Summary: | 碩士 === 淡江大學 === 英文學系碩士班 === 95 === Through a contemporary feminist and gender reading, this thesis aims to examine the oppression of patriarchy and heterosexism on the three leading female characters in The Hours. Virginia Woolf (1923), Laura Brown (1949) and Clarissa Vaughan (1999) seem to share similar repression, melancholy and life dilemmas. Michael Cunningham not only presents the domination and hegemony of the two long-lasting ruling ideologies, but also provides his solutions to the three women and conveys his authorial intention. To analyze why and how the three women are oppressed, how they subvert patriarchy and heterosexism and find a way out, I divide my thesis into three stages/ chapters: a time of repression, a time of oppression and a time of identification and subversion.
The first chapter discusses what the three women are encountering and facing in each of their crucial one day, and each one’s deprived life tells her story of abjection. Julia Kristeva’s theory of abjection in Powers of Horror helps to analyze the stranger within each of the three women and their dilemmas to face the abject or not.
Chapter Two examines how patriarchy and heterosexism oppress the three women through Louis Althousser’s theory of ideology, Simone de Beauvior’s theory of women as the Other in The Second Sex and Judith Butler’s theory of gender performativity in Gender Trouble.
The third chapter indicates how the three women’s identification with one another helps solve their problems and difficulties finally through Adrienne Rich’s concept of “lesbian continuum.” Michael Cunningham, the director Stephen Daldry and the screenplay writer David Hare all hope to hand down Virginia Woolf’s belief—to love one’s own life for what it is. The Hours illustrates that one should not only love one’s own life, but also love and identify with one’s own sex and gender.
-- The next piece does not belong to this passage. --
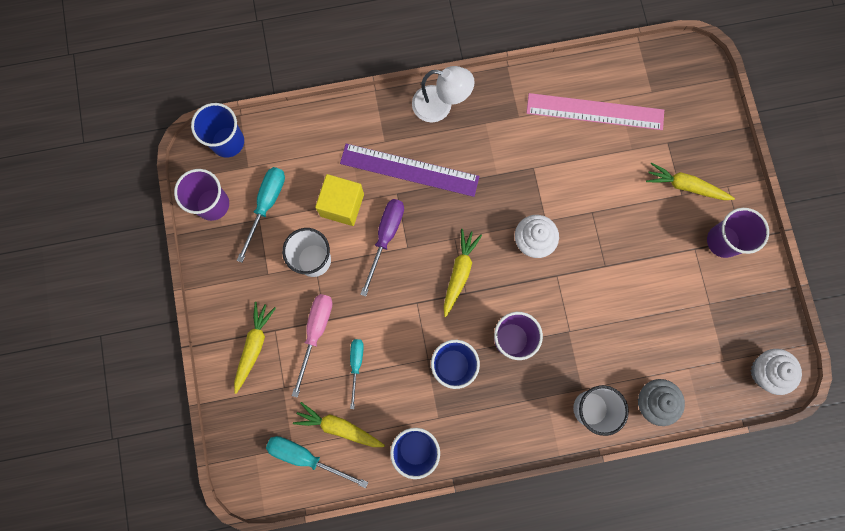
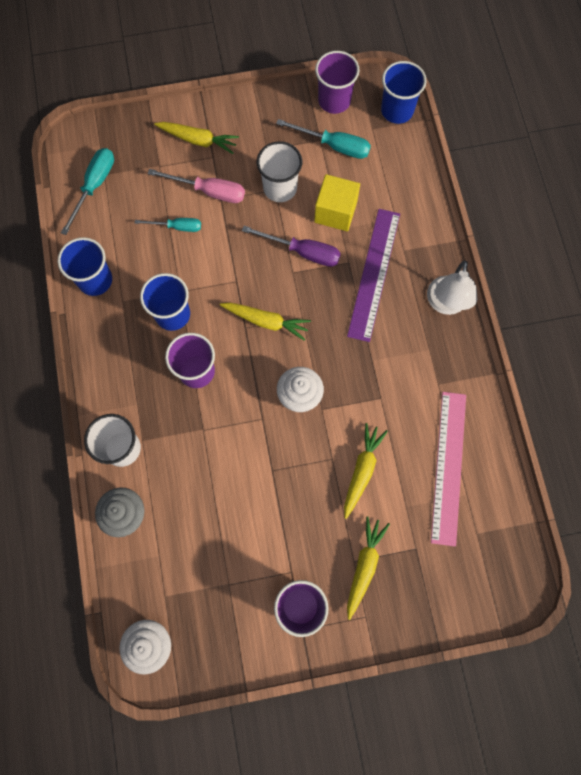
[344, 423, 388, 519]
The conclusion reveals that the theme and solution Cunningham’s The Hours aims to convey to the readers is multiplicity. Cunningham tries to tell the readers— to forsake dichotomies and fixed unity, to face the difficulties of life and who one is no matter one is straight, queer or bi. Sexual orientations or gender is no longer important; what matters is one’s own subjectivity— to love one’s own self, to love the life one chooses and to choose the life one loves. Such multiplicity and diversity Cunningham advocates no longer restrict and repress the characters, but make them face the difficulties and dilemma, finally bringing them to truly choose the lives they want by their free will.